While python did get the job done, it feels like the ceiling (especially for power users) is so much higher in mathematica.
MatLab was taught and used extensively at my university, and has many strong sides and a fantastic standard library. We used it mainly for physics and robotics calculations. The licenses are (were?) prohibitively expensive outside of academia though. Hard to compete with free Python + NumPy and a larger talent pool.
I used mathematica for real last time in SGI days and loved it. I know probably a ton has changed since, but I do have to ask those that use it today if you'd still use it for non math-heavy (and even so) tasks if you have access to the wonderful world of python and jupyter / polars, R, and similar?
Mathematica is awesome for weird, one-off tasks in fields that I'm unfamiliar with, since the documentation is excellent, and the functionality is really broad (so I don't need to figure out how to install a specialty program for every one-off task). But for fields that I'm experienced with or tasks that I'm planning on running frequently, I'll usually just use Python, since most of the Python libraries have more functionality and run quicker than Mathematica.
(Mathematica is of course much better than Python at symbolic math, but this isn't what you are asking about)

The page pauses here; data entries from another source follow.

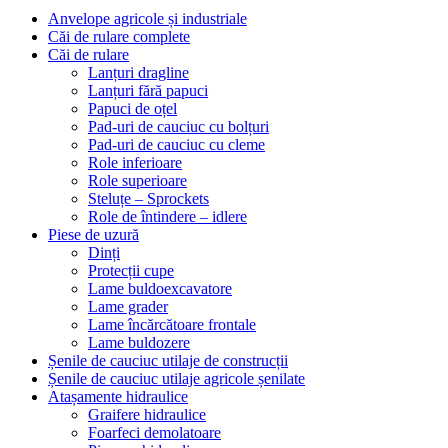
Anvelope agricole și industriale
Căi de rulare complete
Căi de rulare
Lanțuri dragline
Lanțuri fără papuci
Papuci de oțel
Pad-uri de cauciuc cu bolțuri
Pad-uri de cauciuc cu cleme
Role inferioare
Role superioare
Steluțe – Sprockets
Role de întindere – idlere
Piese de uzură
Dinți
Protecții cupe
Lame buldoexcavatore
Lame grader
Lame încărcătoare frontale
Lame buldozere
Șenile de cauciuc utilaje de construcții
Șenile de cauciuc utilaje agricole șenilate
Atașamente hidraulice
Graifere hidraulice
Foarfeci demolatoare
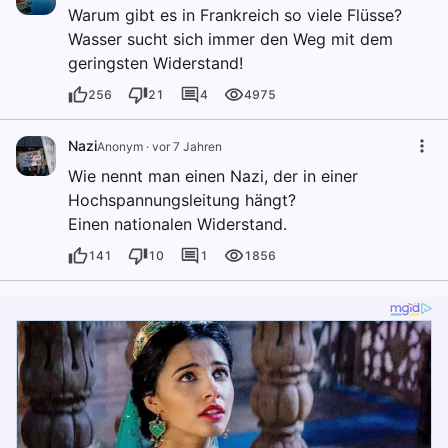
Warum gibt es in Frankreich so viele Flüsse?
Wasser sucht sich immer den Weg mit dem
geringsten Widerstand!
256
21
4
4975
Nazi
Anonym
·
vor 7 Jahren
Wie nennt man einen Nazi, der in einer
Hochspannungsleitung hängt?
Einen nationalen Widerstand.
141
10
1
1856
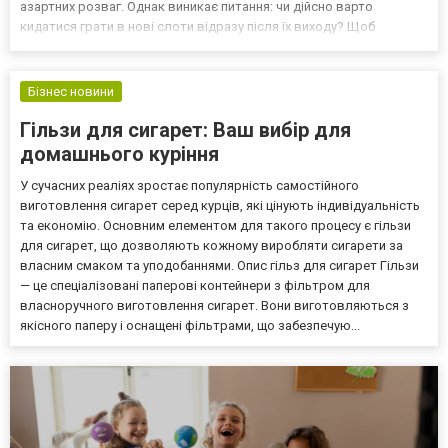
азартних розваг. Однак виникає питання: чи дійсно варто
кидатися грати в нові слоти відразу після їх виходу? Щоб
отримати відповідь на це запитання, рекомендуємо звернутися
до експертів на сайті https://onlinecasi...
Бізнес новини
Гільзи для сигарет: Ваш вибір для
домашнього куріння
У сучасних реаліях зростає популярність самостійного
виготовлення сигарет серед курців, які цінують індивідуальність
та економію. Основним елементом для такого процесу є гільзи
для сигарет, що дозволяють кожному виробляти сигарети за
власним смаком та уподобаннями. Опис гільз для сигарет Гільзи
— це спеціалізовані паперові контейнери з фільтром для
власноручного виготовлення сигарет. Вони виготовляються з
якісного паперу і оснащені фільтрами, що забезпечую...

> Nowadays I'd probably just ask Claude to figure it out for me
Incidentally, Mathematica + LLMs make a great combination. If you take what is pretty much the biggest mathematical routine library in the world and combine it with interactive visualization tools, and then use an LLM to accelerate things, it becomes an incredible tool. Almost ridiculously powerful for trying things out, teaching, visualizing things, etc.
(I've been using Mathematica since 1992 or so, so I'm familiar with the language, but it's still so much faster to just tell Claude to visualize this or that)

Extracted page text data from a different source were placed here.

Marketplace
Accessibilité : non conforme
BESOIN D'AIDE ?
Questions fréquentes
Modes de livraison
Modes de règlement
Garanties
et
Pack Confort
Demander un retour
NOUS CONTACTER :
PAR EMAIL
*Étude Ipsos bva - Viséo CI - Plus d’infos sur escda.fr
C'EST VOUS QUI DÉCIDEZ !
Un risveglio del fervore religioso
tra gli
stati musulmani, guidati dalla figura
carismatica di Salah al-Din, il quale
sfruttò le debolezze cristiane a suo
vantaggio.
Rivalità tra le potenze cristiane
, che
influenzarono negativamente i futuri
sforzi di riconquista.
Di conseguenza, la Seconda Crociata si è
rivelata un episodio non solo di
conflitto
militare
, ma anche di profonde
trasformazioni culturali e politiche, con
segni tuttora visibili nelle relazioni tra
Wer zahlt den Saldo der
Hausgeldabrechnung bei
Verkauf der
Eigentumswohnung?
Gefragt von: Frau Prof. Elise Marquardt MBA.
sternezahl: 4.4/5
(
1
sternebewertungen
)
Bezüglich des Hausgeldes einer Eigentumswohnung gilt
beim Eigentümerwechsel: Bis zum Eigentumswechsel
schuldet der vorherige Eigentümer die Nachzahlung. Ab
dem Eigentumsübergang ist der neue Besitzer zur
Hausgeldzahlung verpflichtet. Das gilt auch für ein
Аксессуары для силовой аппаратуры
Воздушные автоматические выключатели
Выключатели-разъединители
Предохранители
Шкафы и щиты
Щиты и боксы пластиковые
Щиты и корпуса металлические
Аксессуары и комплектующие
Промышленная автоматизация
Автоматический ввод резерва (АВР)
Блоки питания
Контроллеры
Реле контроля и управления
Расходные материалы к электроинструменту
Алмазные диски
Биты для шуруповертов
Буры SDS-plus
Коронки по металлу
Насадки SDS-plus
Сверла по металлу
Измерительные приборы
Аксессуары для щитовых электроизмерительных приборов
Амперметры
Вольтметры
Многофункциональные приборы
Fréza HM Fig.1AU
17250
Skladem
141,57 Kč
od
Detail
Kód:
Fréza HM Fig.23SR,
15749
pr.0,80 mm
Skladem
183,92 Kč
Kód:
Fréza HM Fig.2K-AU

Yes, I’m sure! I had mostly stopped using WL by the time ChatGPT came out and so my only experience of their integration is a lot of hallucinated syntax by GPT3. I’ve not been tempted to upgrade to the newer, more LLM-integrated versions yet, particularly because I’ve been trying to cut down on expenses and spending more money on LLM api calls versus just using my existing Anthropic subscription for Claude code isn’t that appealing. I’ve also been going through a bit of a crisis of a lack of creativity and inventiveness and it’s hard to decide to spend money on an update when it doesn’t seem like I have any good ideas of what to do with it after I’ve spent the cash!
I bet that if they can integrate LLMs _really_ well (I’m not sure the chat driven notebook thing is necessarily the way) it’ll be a massive upgrade.
Nowadays I'd probably just ask Claude to figure it out for me, but pre LLMs, WL was the highest value tool for thought in my toolbox.